#### Provided text
Content starts
Millennials, often thought to be less racist than earlier generations, have reservations about electing Black candidates.
There’s a gender and political divide among millennials when it comes to casting a ballot for qualified nonwhite candidates, a new BuzzFeed News and Maru/Blue survey found.
One out of three men (36 percent) said they would prefer a white political candidate if all else was equal. Just 11 percent of women survey shared that view. Republicans, at 42 percent, admitted that they would choose a white candidate over an equally qualified nonwhite candidate, as compared to 22 percent of Democrats who agreed with them.
Pollsters surveyed 1,006 millennials, aged 22 to 37, online.
Decades after public school integration and the passage of civil rights legislation, many have wondered whether younger Americans are less racist than older generations.
White millennials are not much different from generation x (born 1965 – 1980) or baby boomers (born 1946 – 1964) when it comes to explicit prejudice against African Americans, according to the Washington Post.
Content ends
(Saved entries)
Content starts
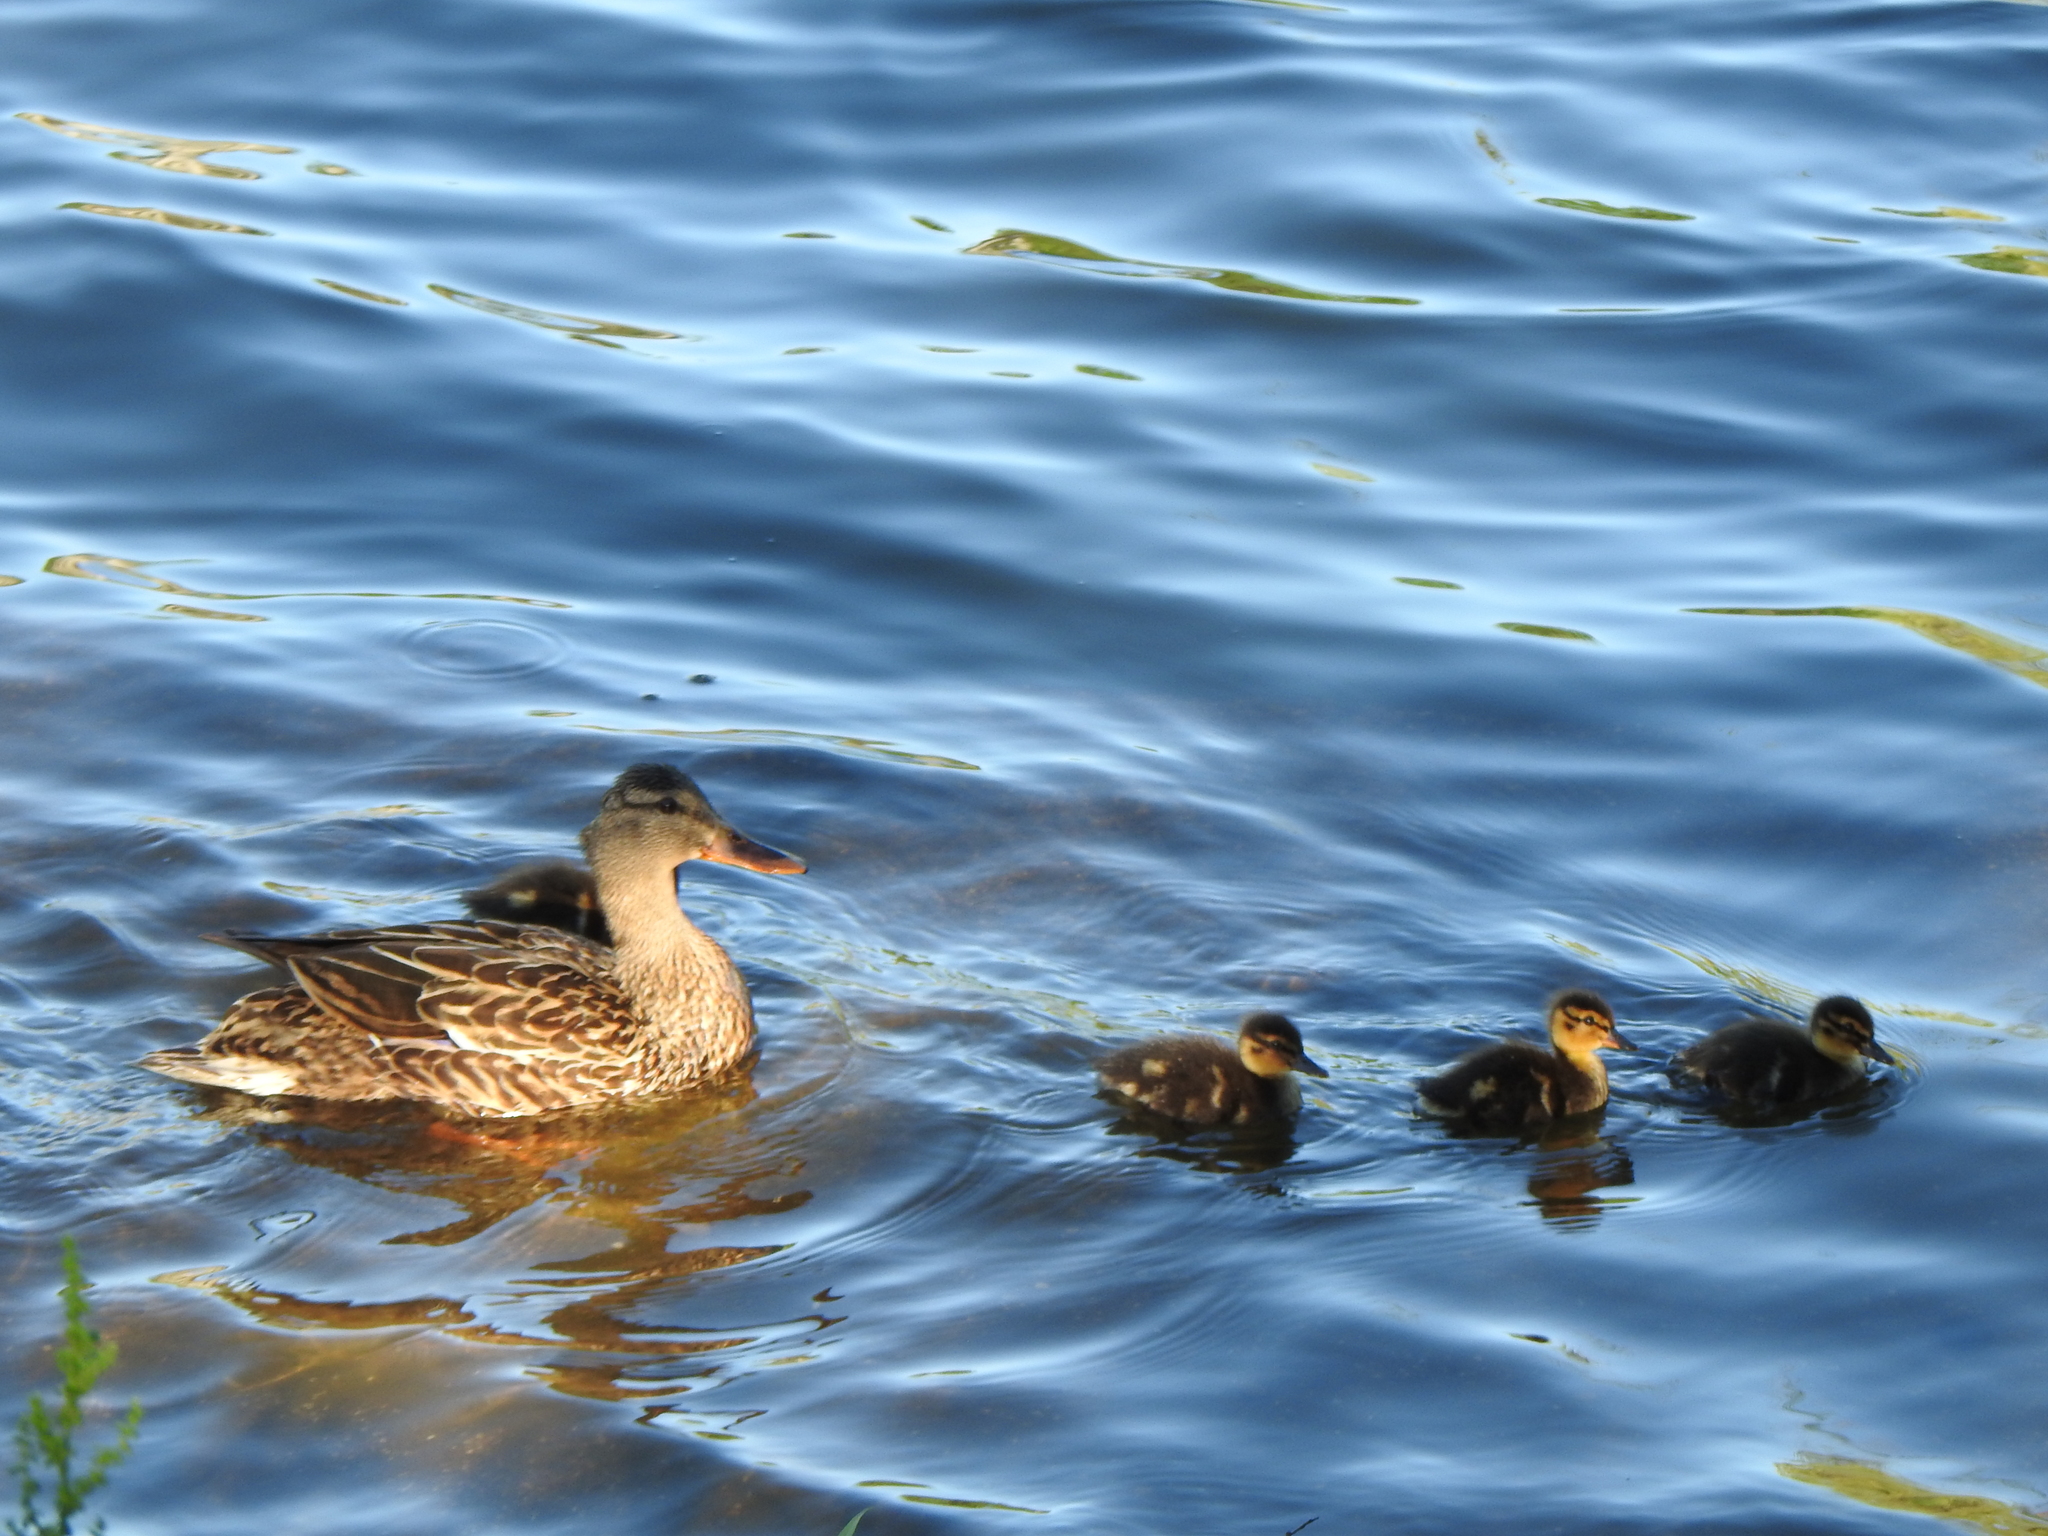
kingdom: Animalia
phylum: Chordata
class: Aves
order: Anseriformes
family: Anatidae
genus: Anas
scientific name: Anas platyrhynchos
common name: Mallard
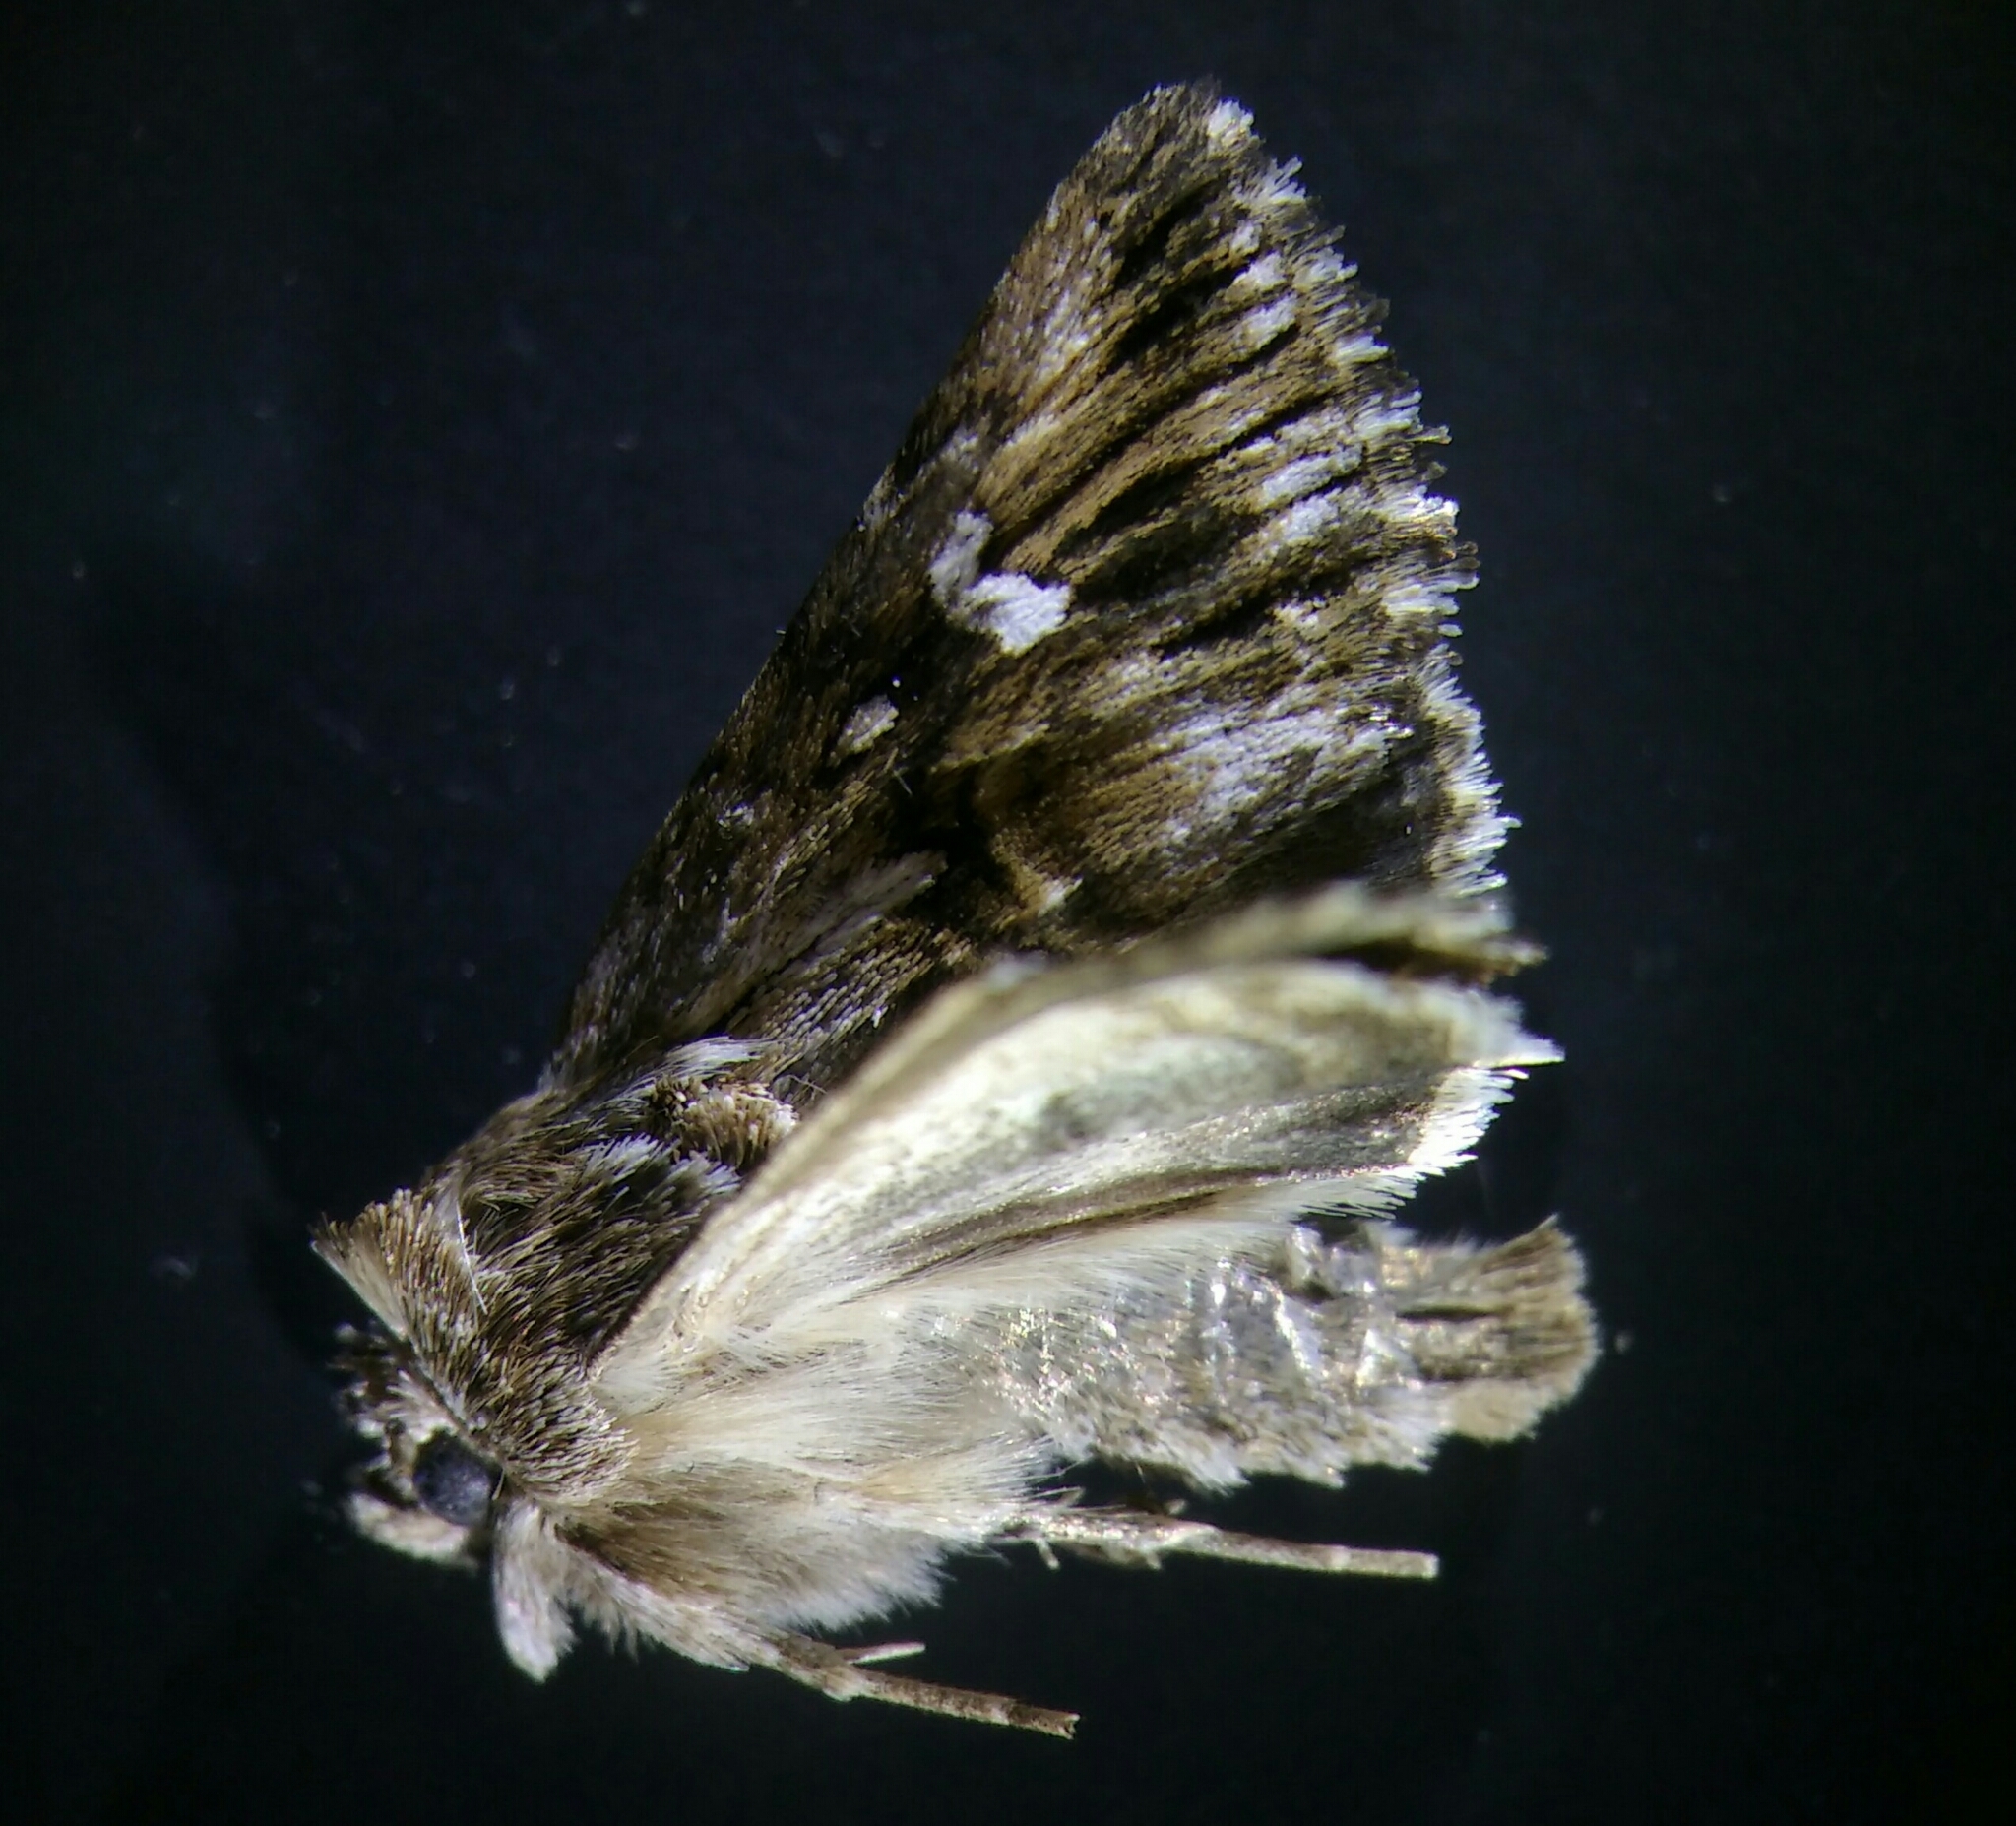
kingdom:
Content ends
#### To do
(a) Summarize the passage on millennials and race in two sentences.
(b) In one to three sentences, explain what the passage on millennials and race gives as the basis for its opening claim that millennials have reservations about electing Black candidates.
(c) Carry the passage on millennials and race forward from its last sentence.

#### Replies
(a) Although millennials are often thought to be less racist than earlier generations, a BuzzFeed News and Maru/Blue online survey of 1,006 millennials aged 22 to 37 found that 36 percent of men and 42 percent of Republicans would prefer a white candidate over an equally qualified nonwhite one. Only 11 percent of women and 22 percent of Democrats agreed, and according to the Washington Post, white millennials differ little from generation X or baby boomers in explicit prejudice against African Americans.

(b) The claim rests on a new BuzzFeed News and Maru/Blue survey of 1,006 millennials. In that survey, 36 percent of men and 42 percent of Republicans said they would prefer a white candidate over an equally qualified nonwhite one. Among women the figure was 11 percent, and among Democrats it was 22 percent.

(c)
Young whites expressed less prejudice on 4 out of 5 measures compared to older generations, but only by 1 to 3 percent, the Post’s analysis of data in 2015 found.
A review in January of the University of Chicago’s GenForward Project survey of millennials by CBS News reinforced the Post’s analysis.
One of the troubling findings of GenForward is that nearly half (48 percent) of white millennials believe that discrimination against white people has become as big a problem as discrimination against African Americans.
Perhaps on a brighter side, the BuzzFeed survey showed that a majority of millennials disapproved of President Trump’s job performance. About 68 percent of them don’t like how he talks about Hispanic and Black people. However, that still leaves a sizeable minority who see no problem with the president’s racist attitude.